(REQUIREMENT):
Copy the stretch from "Telephone: (212) 956-3800" through "the early 1990s." in the Orion Pictures company profile below, word for word.

(DOCUMENT EXTRACT):

================

ORION PICTURES CORPORATION
Address:
1325 Avenue of the Americas
New York, New York 10019
U.S.A.
Telephone: (212) 956-3800
Statistics:
Public Company
Incorporated: 1978
Employees: 157
Sales: $400,000 (for the nine-month period ending November 1991)
Stock Exchanges: New York
Company History:
Orion Pictures Corporation is a small motion picture producer with a large reputation. Founded by five men who were well known in the world of filmmaking, Orion gained fame for its alliances with such artists as Woody Allen and for its high quality films. Although the company scored a number of Oscar-winning pictures, it ultimately released too many box office bombs and was forced into bankruptcy in the early 1990s.
Orion got its start in January 1978, when three disgruntled officers of United Artists (UA)--a motion picture distributor owned by the conglomerate Transamerica--quit their jobs. Arthur B. Krim, chairman; Eric Pleskow, president and chief executive officer; and Robert S. Benjamin, chairman of the finance committee, had become frustrated with the degree of control their corporate parent exerted over the operation of UA, particularly with regard to salaries and other forms of executive compensation.
Transamerica's chairman and UA's Krim began to publicly insult each other, and the final break came when Transamerica refused to provide an expensive car for one of United Artists' Hollywood executives. After twice suggesting that Transamerica loosen its grip on the company, the three abandoned ship on Friday, January 13, 1978. The following Monday two more UA executives--William Bernstein, senior vice president for business affairs, and Mike Medavoy, senior vice president for production--joined the defectors. One week after the resignations, 63 important Hollywood figures took out an ad in a trade paper warning UA that it had made a fatal mistake in letting the five men leave.
In March 1978 the five executives formed Orion Pictures, taking as their corporate symbol a constellation with five main stars. The company--holding a $100 million line of credit--set out to finance films that would be made by independent producers and distributed by another studio, Warner Brothers, with Orion maintaining full control over distribution and advertising. The new company's greatest asset was the expertise of its leaders, who had won three Academy Awards for best picture in the last three years while at UA--an unprecedented feat. Dozens of former UA employees joined their old bosses at Orion, a testament to the high esteem in which the company's management was held.
With a management team made up entirely of longtime movie industry insiders, Orion was off to a lightning-fast start. In late March 1978 Orion announced that it had signed its first contract, an agreement with actor John Travolta's newly formed production company to film two movies. Contracts with actress/director Barbra Streisand, actor James Caan, director Francis Ford Coppola, and writer John Milius quickly followed. In mid-April the company announced a two-picture deal with actor Jon Voigt and, more importantly, arranged to finance and distribute films for British entertainment giant EMI. By the end of its first year, the company had put 15 films into production and had an additional 12 directors, producers, and actors set to sign on, making Orion a major Hollywood studio from its very inception.
Orion also began snatching up novels before publication at hefty prices in order to develop them as motion pictures. In 1979 the company paid $1 million for Sphinx, a book by Coma author Robin Cook, and purchased Wolfen, the story of a group of supernatural wolves advancing on New York City. In line with its leaders' reputation for developing quirky, more sophisticated, and less commercial movies, the company also bought the rights to Final Payments, an acclaimed first novel by Mary Gordon.

================

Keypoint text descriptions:
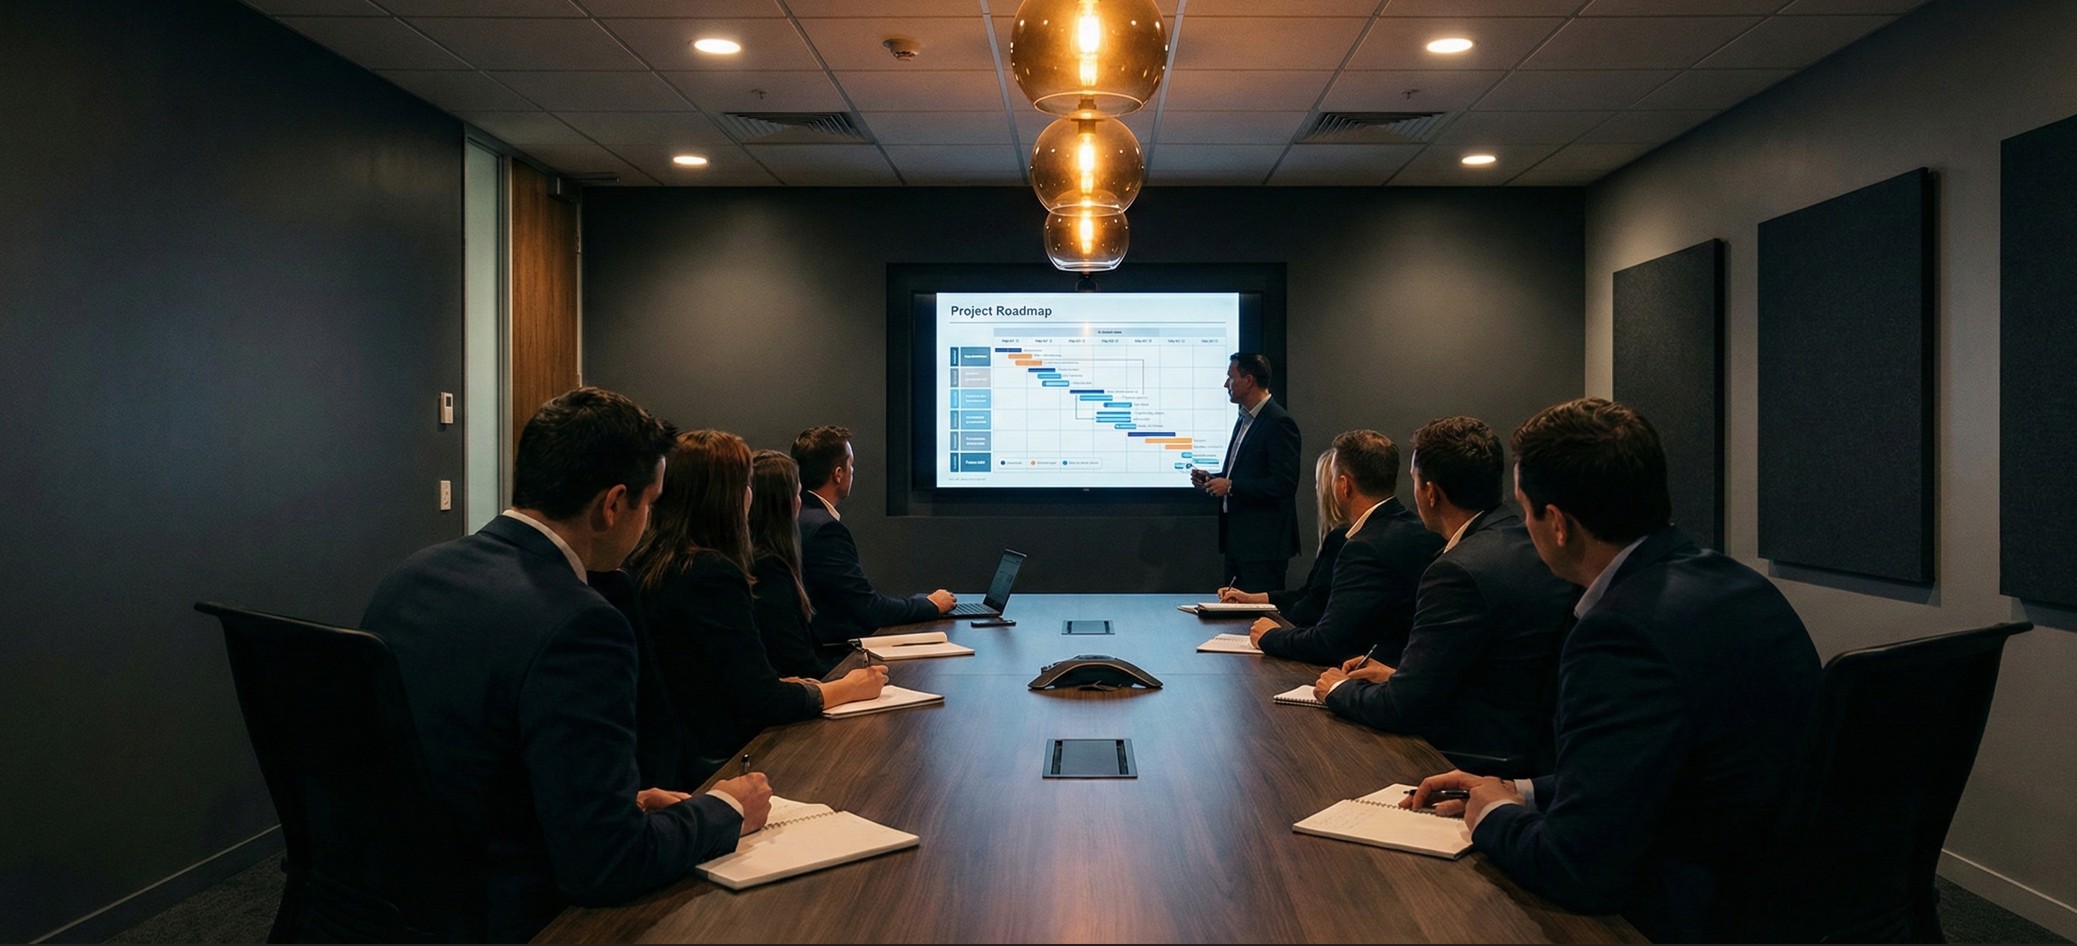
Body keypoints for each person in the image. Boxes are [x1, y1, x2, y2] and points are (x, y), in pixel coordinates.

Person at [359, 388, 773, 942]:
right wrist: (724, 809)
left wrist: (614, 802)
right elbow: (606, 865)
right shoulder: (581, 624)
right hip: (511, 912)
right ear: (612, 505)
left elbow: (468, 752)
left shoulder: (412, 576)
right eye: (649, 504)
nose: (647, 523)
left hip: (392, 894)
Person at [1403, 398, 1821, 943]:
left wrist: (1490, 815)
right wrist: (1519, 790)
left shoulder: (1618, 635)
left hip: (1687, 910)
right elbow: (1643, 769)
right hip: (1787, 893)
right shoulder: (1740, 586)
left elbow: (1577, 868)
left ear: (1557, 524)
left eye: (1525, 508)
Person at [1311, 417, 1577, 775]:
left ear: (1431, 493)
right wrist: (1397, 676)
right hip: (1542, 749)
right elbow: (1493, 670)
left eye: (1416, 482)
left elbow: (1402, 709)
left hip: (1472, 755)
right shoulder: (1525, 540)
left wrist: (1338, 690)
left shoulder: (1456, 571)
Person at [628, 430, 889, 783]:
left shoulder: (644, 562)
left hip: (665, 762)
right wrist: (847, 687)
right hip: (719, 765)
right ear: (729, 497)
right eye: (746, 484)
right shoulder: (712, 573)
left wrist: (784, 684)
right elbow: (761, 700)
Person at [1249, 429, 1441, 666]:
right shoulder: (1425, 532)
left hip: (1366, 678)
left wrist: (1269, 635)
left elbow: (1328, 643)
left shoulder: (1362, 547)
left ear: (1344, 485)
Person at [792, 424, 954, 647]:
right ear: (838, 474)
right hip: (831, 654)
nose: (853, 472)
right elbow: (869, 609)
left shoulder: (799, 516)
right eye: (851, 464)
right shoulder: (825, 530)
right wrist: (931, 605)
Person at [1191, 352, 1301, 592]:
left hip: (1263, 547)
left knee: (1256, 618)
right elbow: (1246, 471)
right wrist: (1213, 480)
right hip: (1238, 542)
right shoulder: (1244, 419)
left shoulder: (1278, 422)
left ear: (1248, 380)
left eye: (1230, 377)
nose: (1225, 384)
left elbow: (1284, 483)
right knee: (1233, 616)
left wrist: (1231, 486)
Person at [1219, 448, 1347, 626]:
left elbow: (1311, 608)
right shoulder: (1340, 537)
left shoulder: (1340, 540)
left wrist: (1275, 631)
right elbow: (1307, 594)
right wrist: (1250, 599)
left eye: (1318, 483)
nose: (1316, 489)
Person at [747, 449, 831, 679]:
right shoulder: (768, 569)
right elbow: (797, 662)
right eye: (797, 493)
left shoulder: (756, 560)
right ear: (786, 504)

================

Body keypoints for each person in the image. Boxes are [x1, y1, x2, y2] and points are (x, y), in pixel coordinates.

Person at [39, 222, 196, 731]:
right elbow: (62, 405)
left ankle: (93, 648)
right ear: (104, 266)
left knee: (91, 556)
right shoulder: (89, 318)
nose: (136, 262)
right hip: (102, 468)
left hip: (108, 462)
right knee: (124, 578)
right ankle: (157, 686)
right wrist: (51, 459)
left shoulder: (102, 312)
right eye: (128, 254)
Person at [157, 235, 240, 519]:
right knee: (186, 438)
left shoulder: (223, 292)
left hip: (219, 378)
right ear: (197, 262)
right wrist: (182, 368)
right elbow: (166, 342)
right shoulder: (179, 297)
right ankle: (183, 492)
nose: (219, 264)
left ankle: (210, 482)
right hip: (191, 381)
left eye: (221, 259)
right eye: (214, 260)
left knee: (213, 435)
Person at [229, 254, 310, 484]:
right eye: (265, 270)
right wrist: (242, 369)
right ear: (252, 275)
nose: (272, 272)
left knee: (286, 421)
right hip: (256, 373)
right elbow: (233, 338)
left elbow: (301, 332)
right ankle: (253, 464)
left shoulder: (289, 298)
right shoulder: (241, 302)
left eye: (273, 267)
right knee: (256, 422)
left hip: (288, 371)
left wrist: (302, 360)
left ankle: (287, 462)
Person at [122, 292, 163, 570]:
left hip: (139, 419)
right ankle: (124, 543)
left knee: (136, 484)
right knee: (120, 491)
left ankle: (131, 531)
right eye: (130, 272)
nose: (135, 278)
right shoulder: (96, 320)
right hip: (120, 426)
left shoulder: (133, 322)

================

(SOLUTION FOR THIS PROBLEM):
Telephone: (212) 956-3800
Statistics:
Public Company
Incorporated: 1978
Employees: 157
Sales: $400,000 (for the nine-month period ending November 1991)
Stock Exchanges: New York
Company History:
Orion Pictures Corporation is a small motion picture producer with a large reputation. Founded by five men who were well known in the world of filmmaking, Orion gained fame for its alliances with such artists as Woody Allen and for its high quality films. Although the company scored a number of Oscar-winning pictures, it ultimately released too many box office bombs and was forced into bankruptcy in the early 1990s.